The red numbers in your 401(k) today might appear to vindicate warnings about an artificial-intelligence bubble and infirm economy. But don’t start tilting your portfolio toward full pessimism just yet. The S&P 500 opened down about 4% Monday, with the Nasdaq falling a larger 6%.
Investors have been selling the year’s best performers, concerned that disappointing second-quarter results from big technology companies such as Alphabet, Tesla and Intel are a sign that the AI frenzy is a fad. Also, consumer discretionary stocks have become the worst-performing sector in the S&P 500, as lackluster labor-market reports have raised worries that the Federal Reserve made a mistake by waiting until September to cut interest rates. Overseas, the Stoxx Europe 600 is more than 5% below where it was a week ago, whereas the Swiss franc, a common haven asset, is up roughly 5%.

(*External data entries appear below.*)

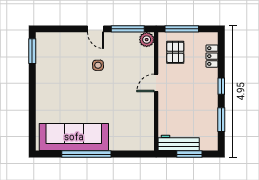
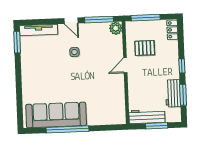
tv unit: (58, 38) -> (39, 30), added
pallet: (175, 52) -> (145, 48), moved, turned 90
locker: (212, 56) -> (172, 30), moved
workbench: (210, 117) -> (173, 93), added

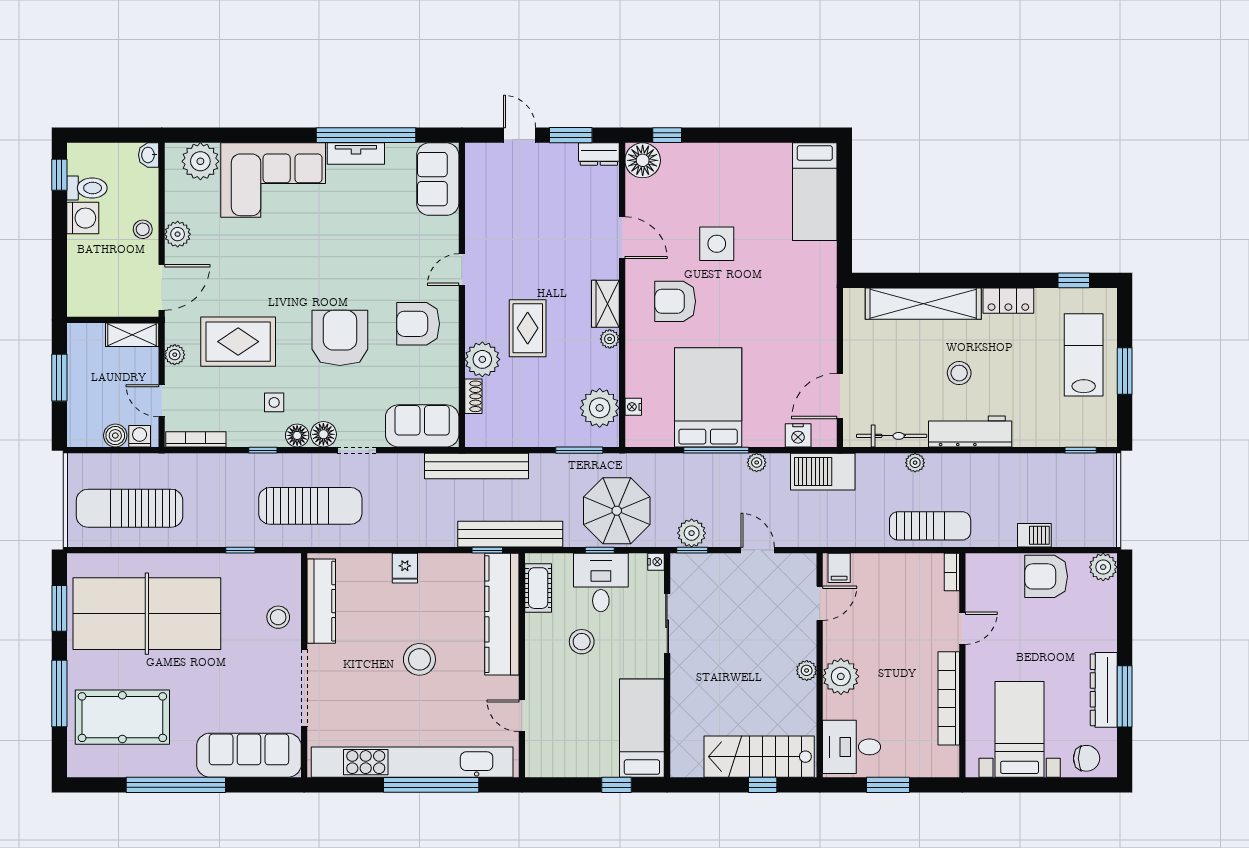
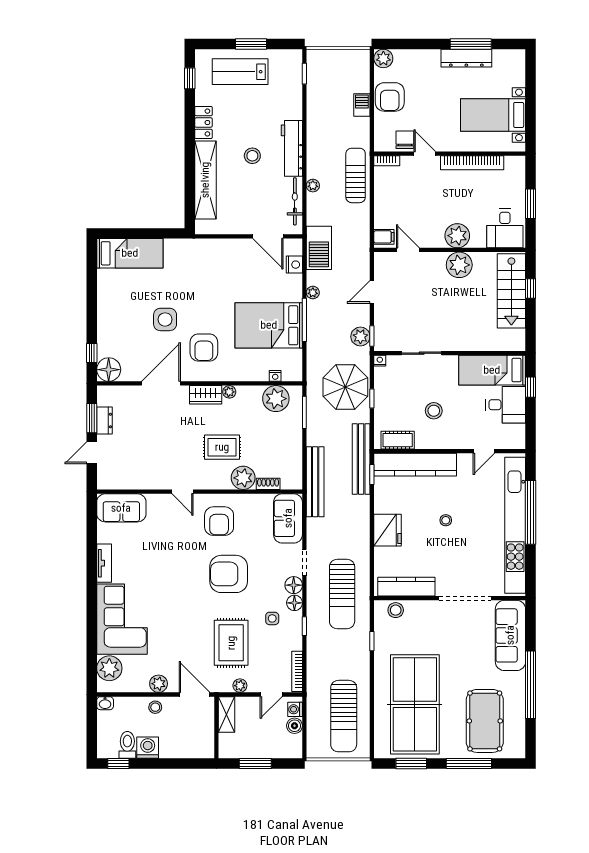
window: (366, 135) -> (92, 556), removed
dresser: (599, 154) -> (104, 421), moved
door: (622, 238) -> (161, 383), width x1.36
sun lounger: (310, 506) -> (342, 594), turned 180
fridge: (405, 568) -> (388, 530), width x1.88, depth x1.34
desk: (601, 582) -> (506, 405), moved, turned 180
stool: (278, 617) -> (396, 610), moved
stool: (419, 659) -> (446, 520), width x0.53, depth x0.53
plant: (807, 670) -> (459, 265), width x1.87, depth x1.87
chair: (1087, 758) -> (405, 140), moved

The most eye-popping moves happened in Asia, though, where the Nikkei 225 plunged 12.4% Monday in the worst trading session since Oct. 20, 1987—the day that followed Wall Street’s infamous Black Monday. Yet it is precisely the breakneck speed with which Japanese equities tumbled that should give most investors a reason to remain calm.
As a guideline, sudden market selloffs are less dangerous than those that unfold progressively over time. This is because investors who rationally price in bad economic data often do so slowly, as it trickles in. Flash crashes, conversely, are often a sign that some tidbit of bad news made speculative bets go awry, triggering a cascade of trades, many of them automated.